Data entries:
BEGIN

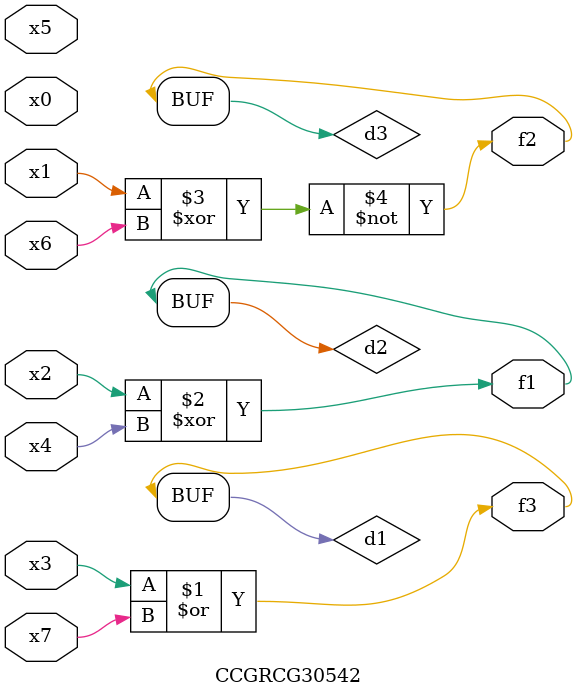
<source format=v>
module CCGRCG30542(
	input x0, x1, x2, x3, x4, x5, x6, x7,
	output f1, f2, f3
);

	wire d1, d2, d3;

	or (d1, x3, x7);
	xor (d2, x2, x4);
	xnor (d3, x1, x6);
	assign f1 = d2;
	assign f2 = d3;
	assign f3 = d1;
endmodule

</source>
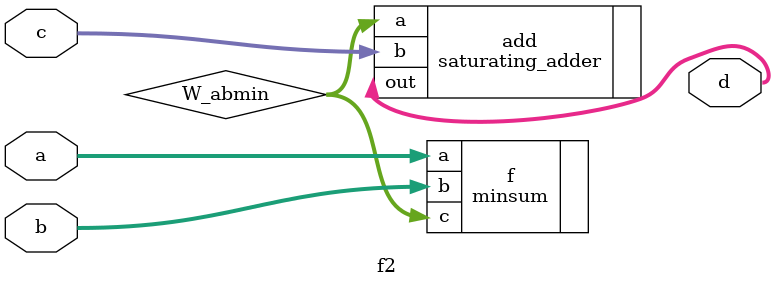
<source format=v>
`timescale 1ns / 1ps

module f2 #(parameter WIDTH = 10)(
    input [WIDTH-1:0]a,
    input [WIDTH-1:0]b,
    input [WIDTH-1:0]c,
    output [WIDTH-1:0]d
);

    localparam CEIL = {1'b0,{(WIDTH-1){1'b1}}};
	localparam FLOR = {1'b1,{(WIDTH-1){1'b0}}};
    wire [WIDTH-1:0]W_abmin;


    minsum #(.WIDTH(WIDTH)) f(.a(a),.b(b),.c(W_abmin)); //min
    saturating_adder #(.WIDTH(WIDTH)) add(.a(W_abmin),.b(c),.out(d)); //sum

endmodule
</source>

END
BEGIN

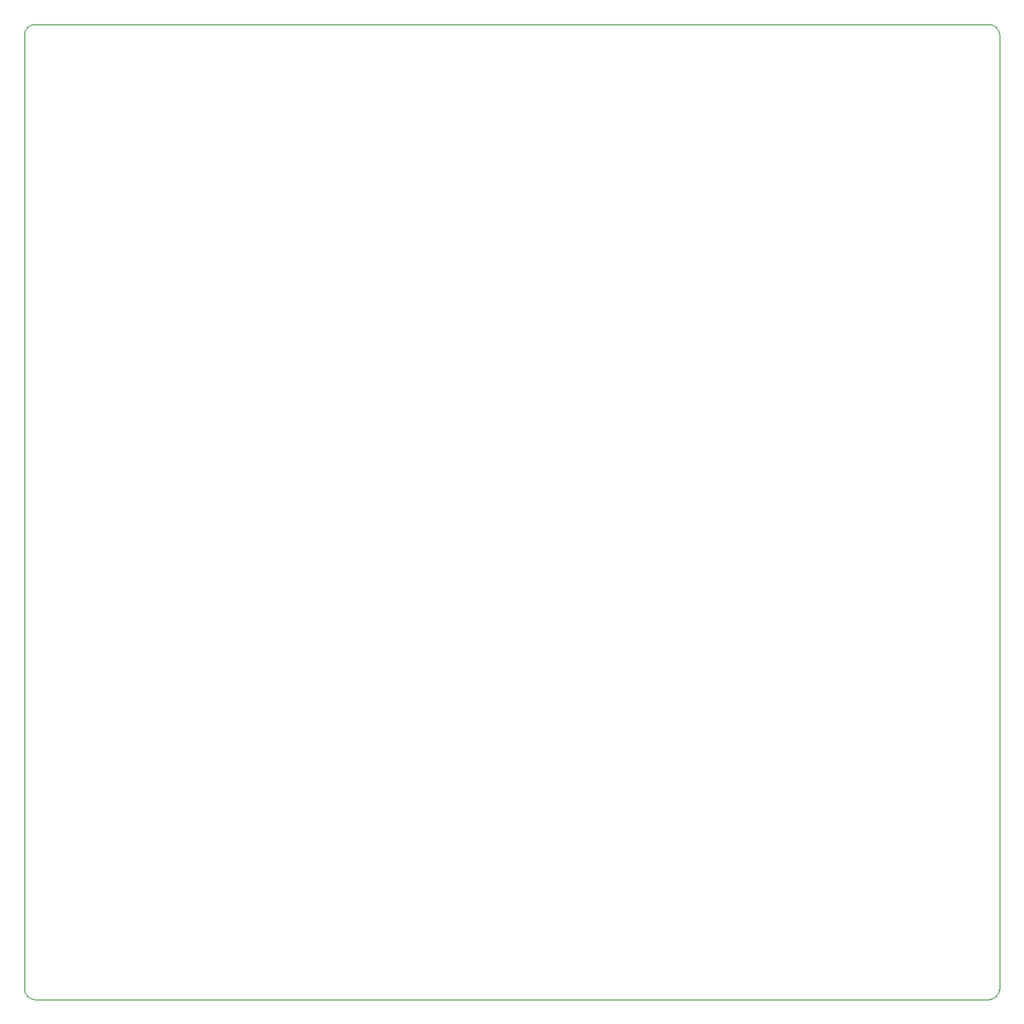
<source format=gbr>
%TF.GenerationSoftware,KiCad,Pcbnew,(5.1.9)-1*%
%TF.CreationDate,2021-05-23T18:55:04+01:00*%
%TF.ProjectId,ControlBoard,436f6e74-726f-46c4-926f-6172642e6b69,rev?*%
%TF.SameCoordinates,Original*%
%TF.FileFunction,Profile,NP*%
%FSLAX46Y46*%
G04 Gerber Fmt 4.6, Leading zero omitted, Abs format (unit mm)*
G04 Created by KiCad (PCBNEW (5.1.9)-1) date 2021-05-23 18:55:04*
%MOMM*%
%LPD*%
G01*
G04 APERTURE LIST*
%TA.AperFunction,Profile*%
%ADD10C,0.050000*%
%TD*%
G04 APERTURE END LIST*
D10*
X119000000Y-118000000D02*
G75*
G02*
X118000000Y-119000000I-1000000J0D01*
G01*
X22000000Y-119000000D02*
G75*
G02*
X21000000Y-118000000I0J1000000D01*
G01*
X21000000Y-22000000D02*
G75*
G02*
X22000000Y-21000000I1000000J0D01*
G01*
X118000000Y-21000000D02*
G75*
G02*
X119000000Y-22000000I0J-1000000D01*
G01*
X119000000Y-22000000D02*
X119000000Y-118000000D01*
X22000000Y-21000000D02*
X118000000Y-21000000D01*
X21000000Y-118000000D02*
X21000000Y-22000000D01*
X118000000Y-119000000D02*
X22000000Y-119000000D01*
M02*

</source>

END

> **WHAT IS BEING ASKED**:
Copy out only the lines of the records above from the one with "X21000000Y-118000000I0J1000000D01*" through the one with "X118000000Y-21000000D01*", exactly as they stand, both included.

> **EXERCISE ANSWER**:
X21000000Y-118000000I0J1000000D01*
G01*
X21000000Y-22000000D02*
G75*
G02*
X22000000Y-21000000I1000000J0D01*
G01*
X118000000Y-21000000D02*
G75*
G02*
X119000000Y-22000000I0J-1000000D01*
G01*
X119000000Y-22000000D02*
X119000000Y-118000000D01*
X22000000Y-21000000D02*
X118000000Y-21000000D01*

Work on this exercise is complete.